- **YOUR INSTRUCTIONS**
Copy all of the lines below without changing anything in them.

------------------------------------------------------------------------

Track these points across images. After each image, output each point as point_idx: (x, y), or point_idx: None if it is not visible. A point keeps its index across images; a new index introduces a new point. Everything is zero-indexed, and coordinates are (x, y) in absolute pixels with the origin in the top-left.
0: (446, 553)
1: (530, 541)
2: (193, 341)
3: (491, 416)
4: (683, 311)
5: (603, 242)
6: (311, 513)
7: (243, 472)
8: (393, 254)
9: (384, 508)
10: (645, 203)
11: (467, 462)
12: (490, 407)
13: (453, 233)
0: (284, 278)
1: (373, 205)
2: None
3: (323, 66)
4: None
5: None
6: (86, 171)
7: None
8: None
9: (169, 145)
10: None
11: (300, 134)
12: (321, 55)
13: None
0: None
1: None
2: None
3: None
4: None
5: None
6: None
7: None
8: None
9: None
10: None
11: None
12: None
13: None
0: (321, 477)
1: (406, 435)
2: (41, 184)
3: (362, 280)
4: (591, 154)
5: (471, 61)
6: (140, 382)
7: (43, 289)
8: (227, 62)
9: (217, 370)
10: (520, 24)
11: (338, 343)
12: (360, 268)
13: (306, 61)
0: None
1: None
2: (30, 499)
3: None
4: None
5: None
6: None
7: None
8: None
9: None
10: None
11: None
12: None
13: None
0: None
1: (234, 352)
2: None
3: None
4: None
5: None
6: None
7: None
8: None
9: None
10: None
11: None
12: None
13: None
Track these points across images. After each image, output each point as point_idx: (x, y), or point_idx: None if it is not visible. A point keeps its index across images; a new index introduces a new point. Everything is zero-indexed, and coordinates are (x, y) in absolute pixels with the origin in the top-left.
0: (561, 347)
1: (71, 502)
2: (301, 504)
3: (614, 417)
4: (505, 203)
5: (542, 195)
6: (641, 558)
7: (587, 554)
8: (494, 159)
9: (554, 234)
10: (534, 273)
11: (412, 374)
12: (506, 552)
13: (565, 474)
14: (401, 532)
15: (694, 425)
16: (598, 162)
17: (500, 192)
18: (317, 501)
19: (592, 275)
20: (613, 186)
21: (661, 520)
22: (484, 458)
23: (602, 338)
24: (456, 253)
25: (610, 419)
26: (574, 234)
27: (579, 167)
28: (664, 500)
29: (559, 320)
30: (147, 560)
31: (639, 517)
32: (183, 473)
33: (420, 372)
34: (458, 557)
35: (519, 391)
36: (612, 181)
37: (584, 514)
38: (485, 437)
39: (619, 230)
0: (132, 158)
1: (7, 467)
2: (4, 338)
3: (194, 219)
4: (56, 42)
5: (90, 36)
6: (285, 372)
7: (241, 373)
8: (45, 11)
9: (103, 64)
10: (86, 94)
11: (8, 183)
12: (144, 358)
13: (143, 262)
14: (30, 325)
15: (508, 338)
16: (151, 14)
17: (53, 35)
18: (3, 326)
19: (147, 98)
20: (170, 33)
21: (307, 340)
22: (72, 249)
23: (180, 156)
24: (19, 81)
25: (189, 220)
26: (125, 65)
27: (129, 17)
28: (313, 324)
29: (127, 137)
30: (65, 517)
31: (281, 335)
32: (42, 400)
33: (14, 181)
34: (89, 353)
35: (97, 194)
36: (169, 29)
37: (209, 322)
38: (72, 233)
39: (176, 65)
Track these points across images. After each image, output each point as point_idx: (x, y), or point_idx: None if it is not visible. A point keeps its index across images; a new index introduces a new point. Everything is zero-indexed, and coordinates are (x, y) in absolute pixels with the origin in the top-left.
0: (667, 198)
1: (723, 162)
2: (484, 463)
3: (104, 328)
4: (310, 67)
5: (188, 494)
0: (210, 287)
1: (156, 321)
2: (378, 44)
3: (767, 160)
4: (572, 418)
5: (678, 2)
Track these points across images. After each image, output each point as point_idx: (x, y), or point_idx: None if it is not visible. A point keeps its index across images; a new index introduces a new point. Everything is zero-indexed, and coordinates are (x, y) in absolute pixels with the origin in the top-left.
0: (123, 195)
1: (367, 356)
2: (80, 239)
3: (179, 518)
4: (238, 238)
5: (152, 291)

------------------------------------------------------------------------

- **RESPONSE TO THIS TASK**
Track these points across images. After each image, output each point as point_idx: (x, y), or point_idx: None if it is not visible. A point keeps its index across images; a new index introduces a new point. Everything is zero-indexed, and coordinates are (x, y) in absolute pixels with the origin in the top-left.
0: (446, 553)
1: (530, 541)
2: (193, 341)
3: (491, 416)
4: (683, 311)
5: (603, 242)
6: (311, 513)
7: (243, 472)
8: (393, 254)
9: (384, 508)
10: (645, 203)
11: (467, 462)
12: (490, 407)
13: (453, 233)
0: (284, 278)
1: (373, 205)
2: None
3: (323, 66)
4: None
5: None
6: (86, 171)
7: None
8: None
9: (169, 145)
10: None
11: (300, 134)
12: (321, 55)
13: None
0: None
1: None
2: None
3: None
4: None
5: None
6: None
7: None
8: None
9: None
10: None
11: None
12: None
13: None
0: (321, 477)
1: (406, 435)
2: (41, 184)
3: (362, 280)
4: (591, 154)
5: (471, 61)
6: (140, 382)
7: (43, 289)
8: (227, 62)
9: (217, 370)
10: (520, 24)
11: (338, 343)
12: (360, 268)
13: (306, 61)
0: None
1: None
2: (30, 499)
3: None
4: None
5: None
6: None
7: None
8: None
9: None
10: None
11: None
12: None
13: None
0: None
1: (234, 352)
2: None
3: None
4: None
5: None
6: None
7: None
8: None
9: None
10: None
11: None
12: None
13: None
Track these points across images. After each image, output each point as point_idx: (x, y), or point_idx: None if it is not visible. A point keeps its index across images; a new index introduces a new point. Everything is zero-indexed, and coordinates are (x, y) in absolute pixels with the origin in the top-left.
0: (561, 347)
1: (71, 502)
2: (301, 504)
3: (614, 417)
4: (505, 203)
5: (542, 195)
6: (641, 558)
7: (587, 554)
8: (494, 159)
9: (554, 234)
10: (534, 273)
11: (412, 374)
12: (506, 552)
13: (565, 474)
14: (401, 532)
15: (694, 425)
16: (598, 162)
17: (500, 192)
18: (317, 501)
19: (592, 275)
20: (613, 186)
21: (661, 520)
22: (484, 458)
23: (602, 338)
24: (456, 253)
25: (610, 419)
26: (574, 234)
27: (579, 167)
28: (664, 500)
29: (559, 320)
30: (147, 560)
31: (639, 517)
32: (183, 473)
33: (420, 372)
34: (458, 557)
35: (519, 391)
36: (612, 181)
37: (584, 514)
38: (485, 437)
39: (619, 230)
0: (132, 158)
1: (7, 467)
2: (4, 338)
3: (194, 219)
4: (56, 42)
5: (90, 36)
6: (285, 372)
7: (241, 373)
8: (45, 11)
9: (103, 64)
10: (86, 94)
11: (8, 183)
12: (144, 358)
13: (143, 262)
14: (30, 325)
15: (508, 338)
16: (151, 14)
17: (53, 35)
18: (3, 326)
19: (147, 98)
20: (170, 33)
21: (307, 340)
22: (72, 249)
23: (180, 156)
24: (19, 81)
25: (189, 220)
26: (125, 65)
27: (129, 17)
28: (313, 324)
29: (127, 137)
30: (65, 517)
31: (281, 335)
32: (42, 400)
33: (14, 181)
34: (89, 353)
35: (97, 194)
36: (169, 29)
37: (209, 322)
38: (72, 233)
39: (176, 65)
Track these points across images. After each image, output each point as point_idx: (x, y), or point_idx: None if it is not visible. A point keeps its index across images; a new index introduces a new point. Everything is zero-indexed, and coordinates are (x, y) in absolute pixels with the origin in the top-left.
0: (667, 198)
1: (723, 162)
2: (484, 463)
3: (104, 328)
4: (310, 67)
5: (188, 494)
0: (210, 287)
1: (156, 321)
2: (378, 44)
3: (767, 160)
4: (572, 418)
5: (678, 2)
Track these points across images. After each image, output each point as point_idx: (x, y), or point_idx: None if it is not visible. A point keeps its index across images; a new index introduces a new point. Everything is zero-indexed, and coordinates are (x, y) in absolute pixels with the origin in the top-left.
0: (123, 195)
1: (367, 356)
2: (80, 239)
3: (179, 518)
4: (238, 238)
5: (152, 291)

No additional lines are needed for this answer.